Scott Gracheff, Production Consultant
Scott Gracheff is an Emmy award-winning documentary filmmaker whose work focuses on diverse voices seldom heard in the mainstream media. As a staff PBS producer / director, he created numerous documentaries for PBS audiences for over ten years. This includes two documentaries that aired along with The War, Ken Burn’s landmark series about WWII. Soldados explores the experience of Latino WWII soldiers, while Nisei Soldiers tells the story of the war through the eyes of Japanese American soldiers. Soldados went on to earn a 2008 Emmy Award Nomination. Previous work for PBS includes Dave Tatsuno, Movies and Memories, a documentary that uncovers the story of a man who smuggled his 8mm film camera into a Japanese internment camp and secretly filmed his family’s 3-year life behind barbed wire. The film won a 2006 San Francisco Press Club Documentary Award. In 2003, he directed Return To The Valley, which examines the Japanese American experience after WWII. The documentary won a 2004 Emmy Award. Currently, Scott is an independent filmmaker based in NYC and in addition being the director/producer of With You, he is also a producer on The Fire This Time, a documentary that examines a 2006 incident in which a group of African-American women were physically attacked, defended themselves and were consequently given unprecedented harsh prison sentences.
Advisors and Consultants
Raymond Telles’ twenty-five-year career in film and television includes the production of documentaries and news magazine segments. He has produced and directed for Public Television, Turning Point and Nightline–ABC, Dateline–NBC. Among the more than 30 documentaries Telles has produced and directed are: Continent on the Move for the PBS series Americas; The Fight in the Fields, a feature documentary on Cesar Chavez and the Farm Workers’ movement which was in documentary competition at the 1997 Sundance Film Festival and aired on PBS. MFA-Film, UCLA. Member of WGA and NATAS. Adjunct Assistant Professor in the Department of Ethnic Studies, UC Berkeley.
Dr.
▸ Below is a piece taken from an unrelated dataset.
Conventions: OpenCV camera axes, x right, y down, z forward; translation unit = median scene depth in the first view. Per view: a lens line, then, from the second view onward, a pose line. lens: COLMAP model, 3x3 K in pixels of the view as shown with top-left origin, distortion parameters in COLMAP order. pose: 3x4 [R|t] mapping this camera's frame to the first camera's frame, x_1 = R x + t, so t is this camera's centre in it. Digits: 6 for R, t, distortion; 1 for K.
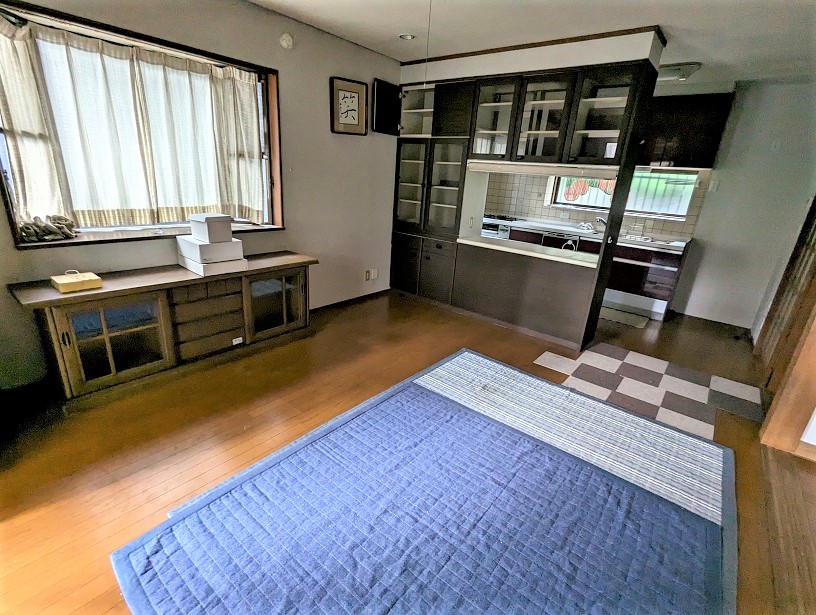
lens RADIAL K [[388.6, 0, 408.0], [0, 388.6, 307.5], [0, 0, 1]] dist [-0.010575, -0.000039]
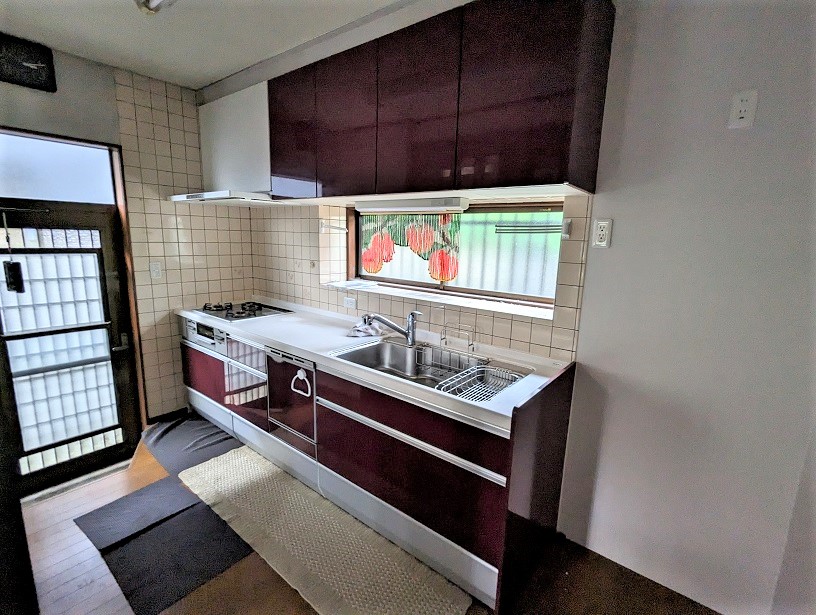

Hien Duc Do is a professor of sociology at San Jose State University. Dr. Do received his Ph.D. from the University of California, Santa Barbara in Sociology. His primary research interests are Vietnamese Americans, race relations, the development of Asian-American Communities, and the impact of religion on immigration. He is the author of The Vietnamese Americans (Greenwood Press, 1999), an associate producer of Vietnam: At the Crossroads (PBS, 1994) a documentary film on Vietnam, numerous articles, and is currently working on a manuscript with colleagues at the University of San Francisco on the impact of religion on immigration. He is the past President of the Association of Asian American Studies (2000–2002).